By the definition of conditional probability, you have
[tex]\mathbb P(B|A)=\dfrac{\mathbb P(B\cap A)}{\mathbb P(A)}\implies\mathbb P(A\cap B)=0.2\times0.5=0.1[/tex]
[tex]\mathbb P(A|B)=\dfrac{\mathbb P(A\cap B)}{\mathbb P(B)}\implies\mathbb P(B)=\dfrac{0.1}{0.25}=1[/tex]

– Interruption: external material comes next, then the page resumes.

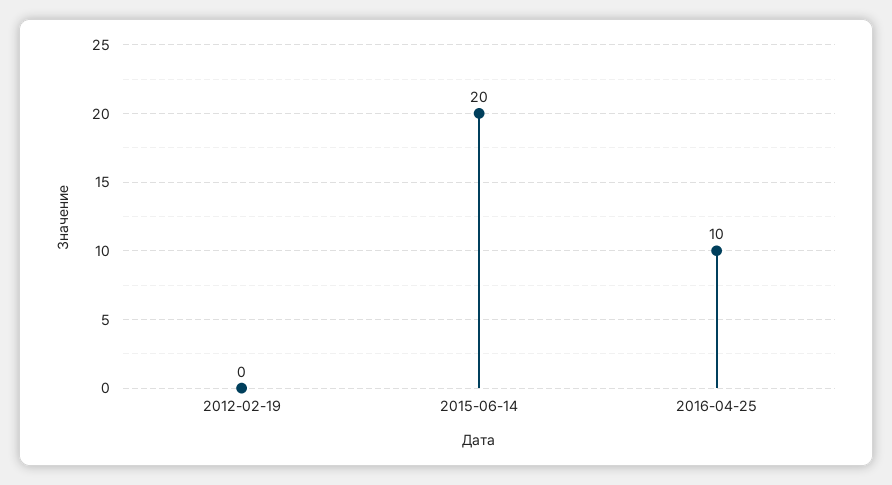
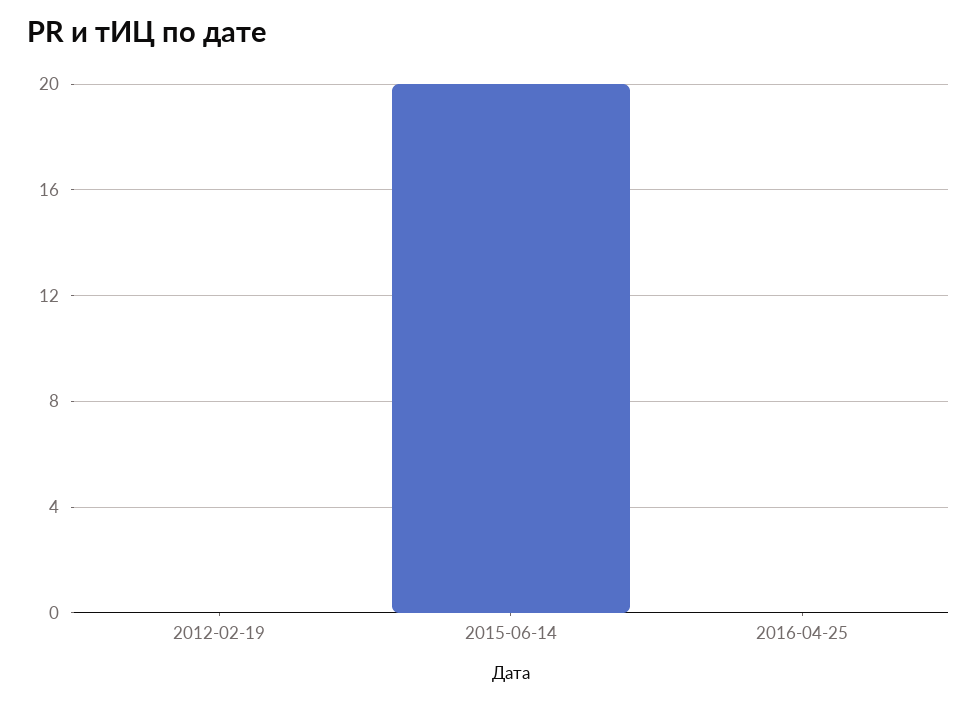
2016-04-25: 10 -> 0

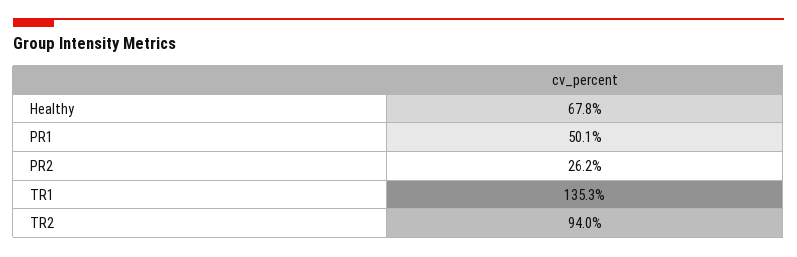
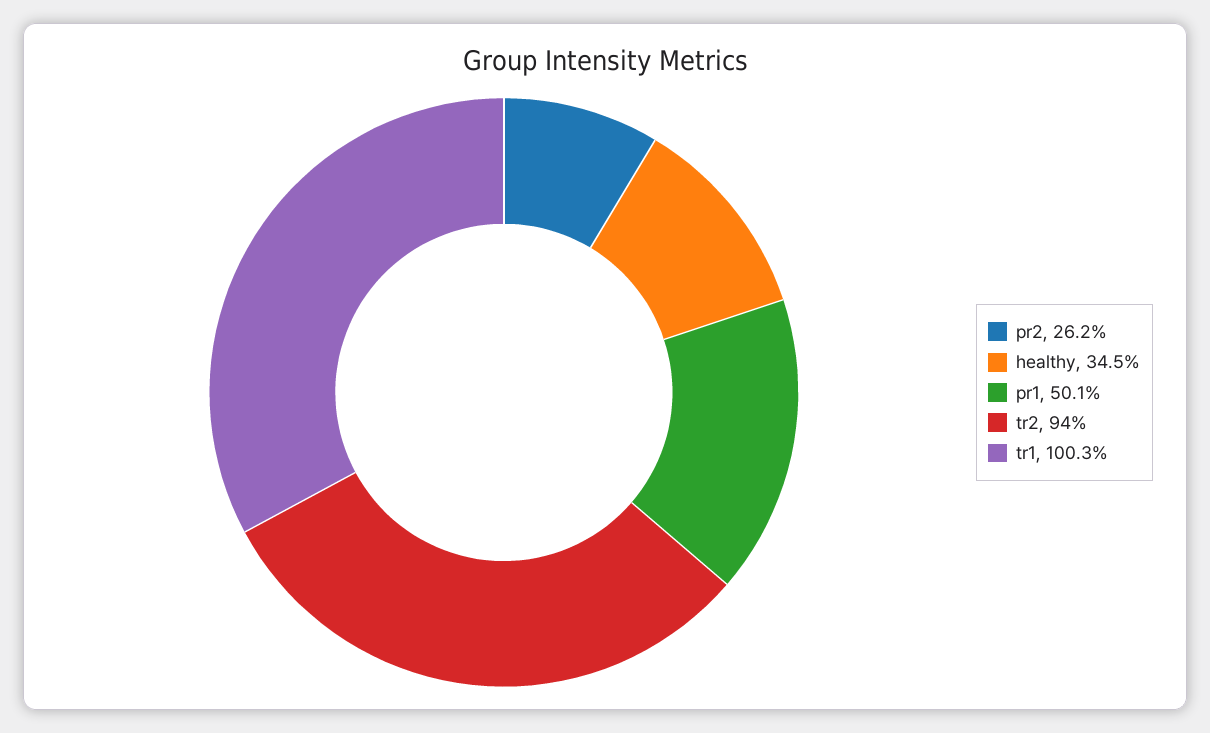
Healthy: 67.8 -> 34.5
TR1: 135.3 -> 100.3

[tex]\mathbb P(\neg B|\neg A)=\dfrac{\mathbb P(\neg B\cap\neg A)}{\mathbb P(\neg A)}[/tex]
Recall that
[tex]\mathbb P(\neg B\cap\neg A)=\mathbb P(\neg(B\cup A))=1-\mathbb P(B\cup A)[/tex]
and that
[tex]\mathbb P(B\cup A)=\mathbb P(B)+\mathbb P(A)-\mathbb P(B\cap A)[/tex]
This means
[tex]\mathbb P(\neg B|\neg A)=\dfrac{1-\mathbb P(B)-\mathbb P(A)+\mathbb P(B\cap A)}{1-\mathbb P(A)}=\dfrac{1-0.4-0.5+0.1}{1-0.5}=0.1[/tex]